Take a cooking class
Hội An is known for its diverse and excellent food: a legacy of the many nationalities, including Japanese, Chinese and Portuguese, that lived or traded here. It can seem that every other restaurant is offering cooking classes, but the Thuan Tinh cooking day offers more than some. After a visit to the fascinating market to collect ingredients, you board a river boat and putter eastwards along the river to this low-lying island near the river mouth, completing the final stretch by rowing boat. Then it’s on with cooking (and eating) a selection of dishes – fresh spring rolls, crispy pancakes, beef noodle salad and classic pho, say – while enjoying the village atmosphere and watching tiny basket boats navigate the water-coconut-lined waterways.
Explore on a cycle tour
Cars and even motorbikes are banned from the centre of Hội An, so the pushbike is king. Most homestays offer bikes to guests, and joining the many cyclists on the roads provides an instant immersion into local life. To explore further afield, Heaven and Earth cycle tours, run from a quiet street in beguiling An Hội island, across the river from the old town, offers a selection of trips into the countryside and islands close to the city. Choose from an easy few hours with just 9km of cycling along quiet lanes, lunch included, or a more demanding 50km adventure. All take in traditional villages, handicrafts, fragrant rice paddies and rickety floating bridges.
Enjoy Local Food
Cao Lau: This Hội An noodle speciality has been eaten in the city since the 17th century. The rice noodles get their brown colour and unusual flavour from being mixed with lye water. Ash for the lye is supposed to come from the wood of the Cham islands 12km off the coast, and the water for the noodles from a particular secret well outside town. How true that all is doesn’t really matter when something is so delicious. The hand-cut noodles are tossed with sliced pork, crunchy rice crackers, spices, big handfuls of fresh herbs and a small amount of super-tasty broth.

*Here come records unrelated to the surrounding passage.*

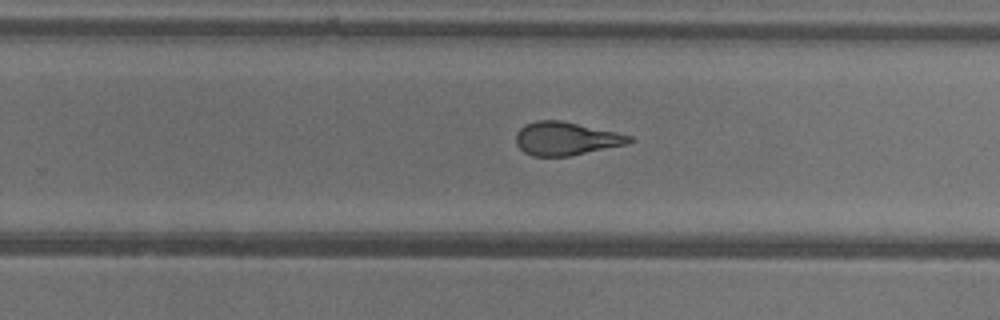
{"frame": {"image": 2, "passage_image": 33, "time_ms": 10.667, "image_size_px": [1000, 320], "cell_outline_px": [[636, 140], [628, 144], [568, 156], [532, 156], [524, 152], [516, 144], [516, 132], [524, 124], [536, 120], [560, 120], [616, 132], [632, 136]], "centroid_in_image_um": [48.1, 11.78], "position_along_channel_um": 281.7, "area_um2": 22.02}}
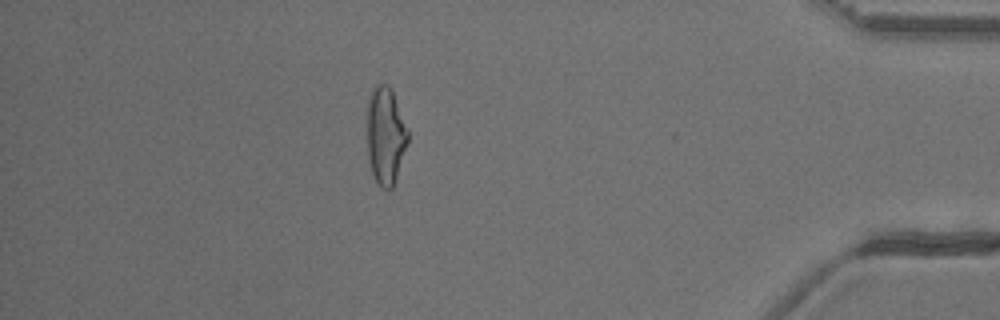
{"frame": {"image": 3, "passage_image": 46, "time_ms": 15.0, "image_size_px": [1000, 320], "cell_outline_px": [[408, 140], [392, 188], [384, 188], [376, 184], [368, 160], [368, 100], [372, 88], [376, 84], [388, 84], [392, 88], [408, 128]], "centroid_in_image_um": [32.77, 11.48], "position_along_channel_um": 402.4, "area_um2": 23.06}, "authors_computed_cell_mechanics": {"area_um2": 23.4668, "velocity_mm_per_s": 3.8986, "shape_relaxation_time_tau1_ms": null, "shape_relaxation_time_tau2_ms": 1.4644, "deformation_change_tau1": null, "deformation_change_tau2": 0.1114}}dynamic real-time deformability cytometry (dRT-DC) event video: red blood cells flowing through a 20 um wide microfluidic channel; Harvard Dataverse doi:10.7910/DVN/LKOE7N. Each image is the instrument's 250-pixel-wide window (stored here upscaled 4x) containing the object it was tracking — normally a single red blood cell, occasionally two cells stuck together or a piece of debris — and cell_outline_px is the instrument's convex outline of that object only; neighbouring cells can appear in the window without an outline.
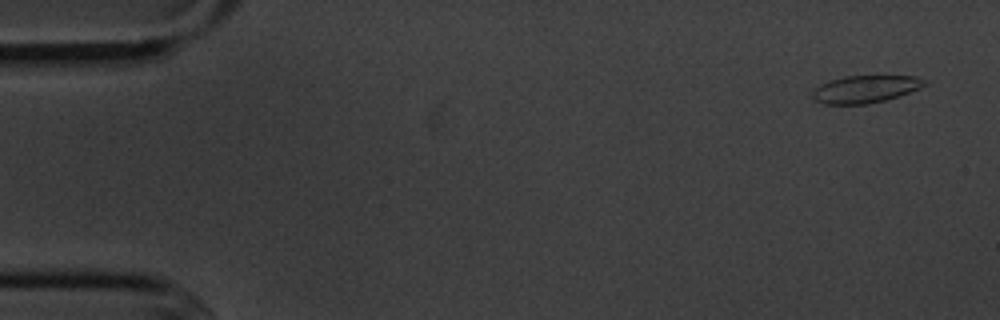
{"species": "common noctule bat (a hibernating species)", "species_latin": "Nyctalus noctula", "temperature_condition": "cold", "stored_images_in_passage": 5, "camera_frame_rate_fps": 3000, "um_per_image_px": 0.085, "animal": {"sex": "male", "body_mass_g": 20.1, "forearm_length_mm": 53.5}, "frame": {"image": 1, "passage_image": 1, "time_ms": 0.0, "image_size_px": [1000, 320], "cell_outline_px": [[928, 84], [920, 88], [900, 96], [868, 104], [824, 104], [816, 100], [812, 96], [812, 92], [820, 84], [828, 80], [844, 76], [916, 76], [928, 80]], "centroid_in_image_um": [73.59, 7.56], "position_along_channel_um": 11.4, "area_um2": 18.03}}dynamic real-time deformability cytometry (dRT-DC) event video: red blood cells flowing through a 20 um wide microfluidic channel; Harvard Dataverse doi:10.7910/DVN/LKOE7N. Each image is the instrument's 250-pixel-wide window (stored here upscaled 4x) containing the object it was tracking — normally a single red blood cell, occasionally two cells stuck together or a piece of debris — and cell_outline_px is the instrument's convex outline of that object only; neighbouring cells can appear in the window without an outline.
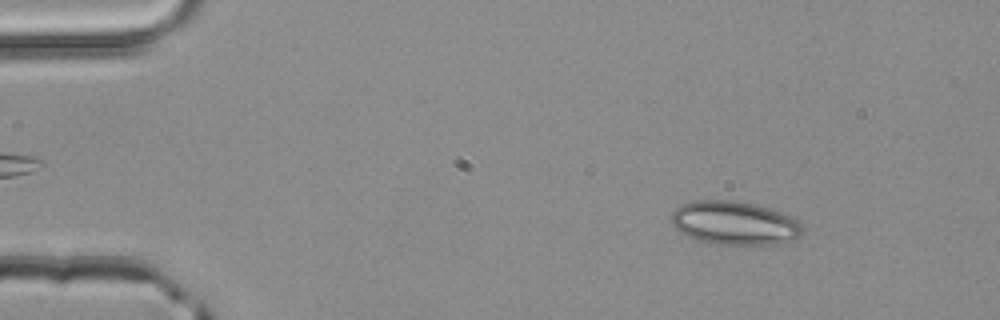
{"species": "common noctule bat (a hibernating species)", "species_latin": "Nyctalus noctula", "temperature_condition": "room temperature", "stored_images_in_passage": 52, "camera_frame_rate_fps": 3000, "um_per_image_px": 0.085, "animal": {"sex": "male", "body_mass_g": 20.4}, "frame": {"image": 1, "passage_image": 7, "time_ms": 2.0, "image_size_px": [1000, 320], "cell_outline_px": [[804, 232], [796, 240], [780, 244], [716, 244], [696, 240], [688, 236], [676, 228], [672, 224], [672, 212], [676, 208], [684, 204], [696, 200], [736, 200], [768, 208], [792, 216], [804, 228]], "centroid_in_image_um": [62.48, 18.97], "position_along_channel_um": 22.5, "area_um2": 33.35}}
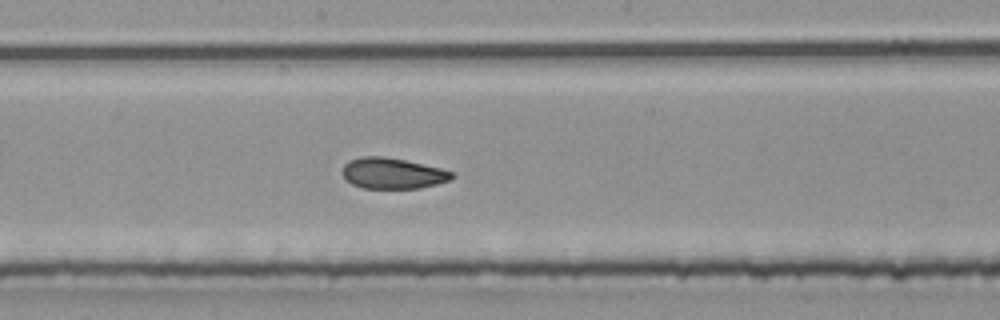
{"frame": {"image": 2, "passage_image": 28, "time_ms": 9.0, "image_size_px": [1000, 320], "cell_outline_px": [[456, 176], [448, 180], [436, 184], [420, 188], [364, 188], [352, 184], [344, 176], [344, 164], [348, 160], [360, 156], [384, 156], [404, 160], [440, 168], [452, 172]], "centroid_in_image_um": [33.37, 14.72], "position_along_channel_um": 214.8, "area_um2": 19.48}}
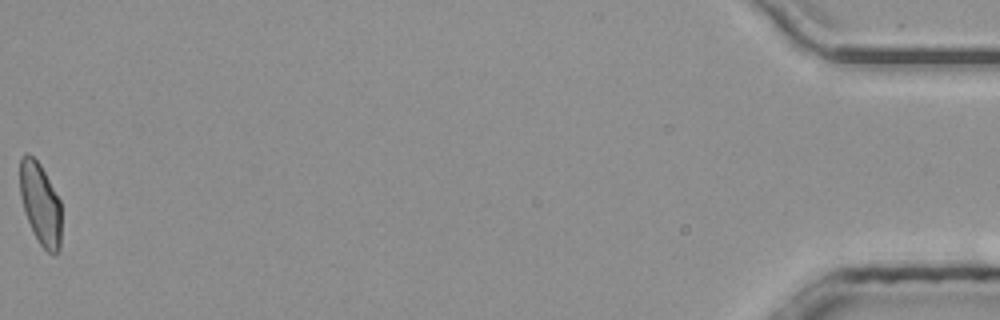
{"frame": {"image": 3, "passage_image": 52, "time_ms": 17.0, "image_size_px": [1000, 320], "cell_outline_px": [[60, 248], [56, 256], [52, 256], [40, 244], [32, 232], [24, 212], [20, 196], [20, 156], [28, 152], [40, 164], [60, 200]], "centroid_in_image_um": [3.42, 17.35], "position_along_channel_um": 431.8, "area_um2": 19.94}, "authors_computed_cell_mechanics": {"area_um2": 20.808, "velocity_mm_per_s": 4.041, "shape_relaxation_time_tau1_ms": 4.3511, "shape_relaxation_time_tau2_ms": 2.0181, "deformation_change_tau1": 0.1394, "deformation_change_tau2": 0.074}}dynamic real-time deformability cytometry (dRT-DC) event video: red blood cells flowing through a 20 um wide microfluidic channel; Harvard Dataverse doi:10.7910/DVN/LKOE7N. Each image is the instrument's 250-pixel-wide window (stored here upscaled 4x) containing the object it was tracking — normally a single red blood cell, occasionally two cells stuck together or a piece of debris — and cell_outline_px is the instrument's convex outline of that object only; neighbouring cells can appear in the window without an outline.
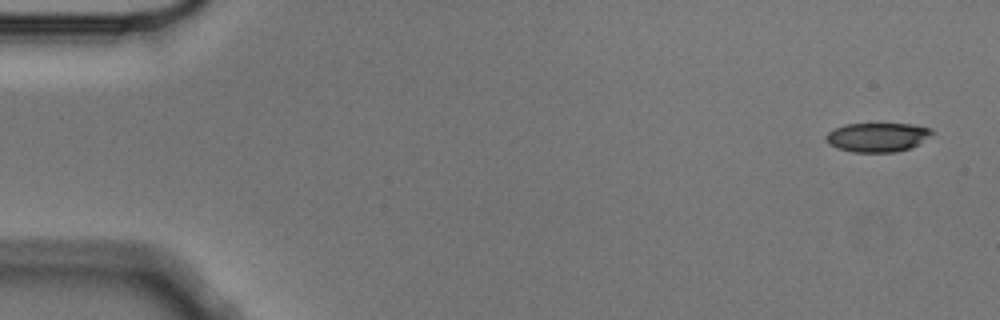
{"species": "Egyptian fruit bat (a non-hibernating species)", "species_latin": "Rousettus aegyptiacus", "temperature_condition": "cold", "stored_images_in_passage": 5, "camera_frame_rate_fps": 3000, "um_per_image_px": 0.085, "animal": {"sex": "male"}, "frame": {"image": 1, "passage_image": 1, "time_ms": 0.0, "image_size_px": [1000, 320], "cell_outline_px": [[936, 132], [912, 148], [892, 152], [852, 152], [828, 144], [824, 136], [828, 132], [844, 124], [912, 124], [932, 128]], "centroid_in_image_um": [74.61, 11.66], "position_along_channel_um": 10.4, "area_um2": 18.03}}
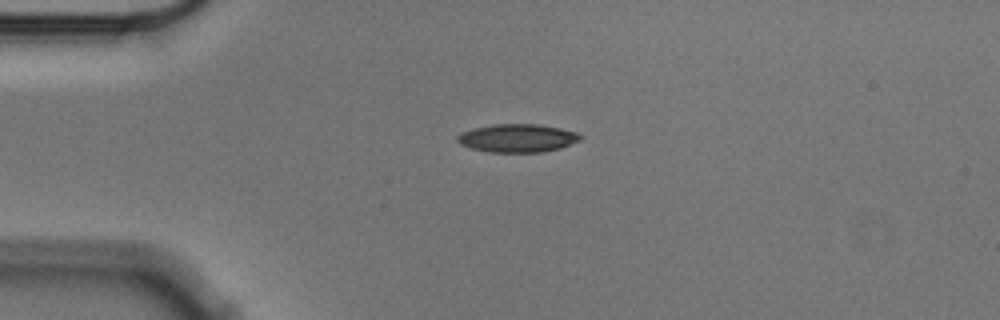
{"frame": {"image": 2, "passage_image": 4, "time_ms": 1.0, "image_size_px": [1000, 320], "cell_outline_px": [[584, 136], [580, 140], [560, 148], [540, 152], [488, 152], [472, 148], [460, 144], [456, 140], [456, 136], [460, 132], [492, 124], [540, 124], [560, 128], [576, 132]], "centroid_in_image_um": [43.98, 11.73], "position_along_channel_um": 41.0, "area_um2": 20.23}}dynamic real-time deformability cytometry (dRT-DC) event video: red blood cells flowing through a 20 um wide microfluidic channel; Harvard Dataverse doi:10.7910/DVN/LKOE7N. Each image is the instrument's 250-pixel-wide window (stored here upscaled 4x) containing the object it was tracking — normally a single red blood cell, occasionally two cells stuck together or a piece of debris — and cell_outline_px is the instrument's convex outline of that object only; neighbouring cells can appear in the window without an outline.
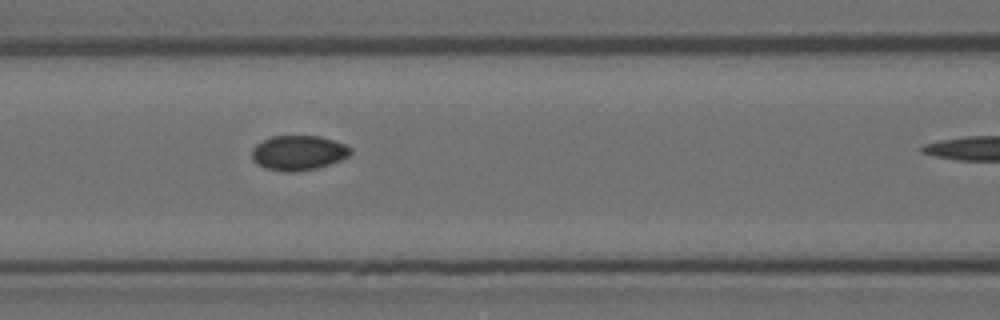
{"species": "Egyptian fruit bat (a non-hibernating species)", "species_latin": "Rousettus aegyptiacus", "temperature_condition": "room temperature", "stored_images_in_passage": 4, "camera_frame_rate_fps": 3000, "um_per_image_px": 0.085, "animal": {"sex": "female"}, "frame": {"image": 1, "passage_image": 3, "time_ms": 0.667, "image_size_px": [1000, 320], "cell_outline_px": [[352, 152], [348, 156], [340, 160], [316, 168], [296, 172], [284, 172], [264, 168], [256, 164], [252, 160], [252, 148], [256, 144], [272, 136], [320, 136], [344, 144], [352, 148]], "centroid_in_image_um": [25.33, 13.0], "position_along_channel_um": 141.3, "area_um2": 20.06}}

Discover street barbecue: For a really cheap dinner on the hoof, wander the north bank of the Thu Bồn river after dark, where dozens of little charcoal braziers are set up with skewers of thịt nướng: grilled pork, chicken or prawns that come with some herbs and greens, and a few rice paper wrappers to roll it up in. The whole thing is then dipped in a spicy peanut tomato sauce, with a few toasted sesame seeds. The skewers cost 30p-40p each, and while some vendors sit in regular spots on the waterfront, they’re just as good bought from a lady who walks around – with a barbecue and the food hanging off her bamboo pole.
Visit Hoi An night market
On the other side of the Hoai river is An Hoi island. This area focuses on restaurants, bars and roadside shops. You can come there to enjoy Hoi An cuisine, drink beers or get some handmade souvenirs for your friends and relatives at the night market on Nguyen Hoang street: jewelry, bags, bracelets, necklaces, lanterns,…There are also lots of pictures about Hoi An and the other nearby areas sold on this island.
Put Lanterns down on the river
After 6 o’clock in the evening, as the old town lightened, it’s the time for paper lanterns with small candles inside twinkle. Strolling along the bank of the Hoai river at night in the area between the Japanese covered bridge and the An Hoi bridge, you can easily see the little lovely girls in ao dai – Vietnamese traditional dress wearing conical hat and holding flat winnowing basket full of paper lanterns. Buy some and put them down on the river then make a wish. This is considered to bring you good luck and happiness.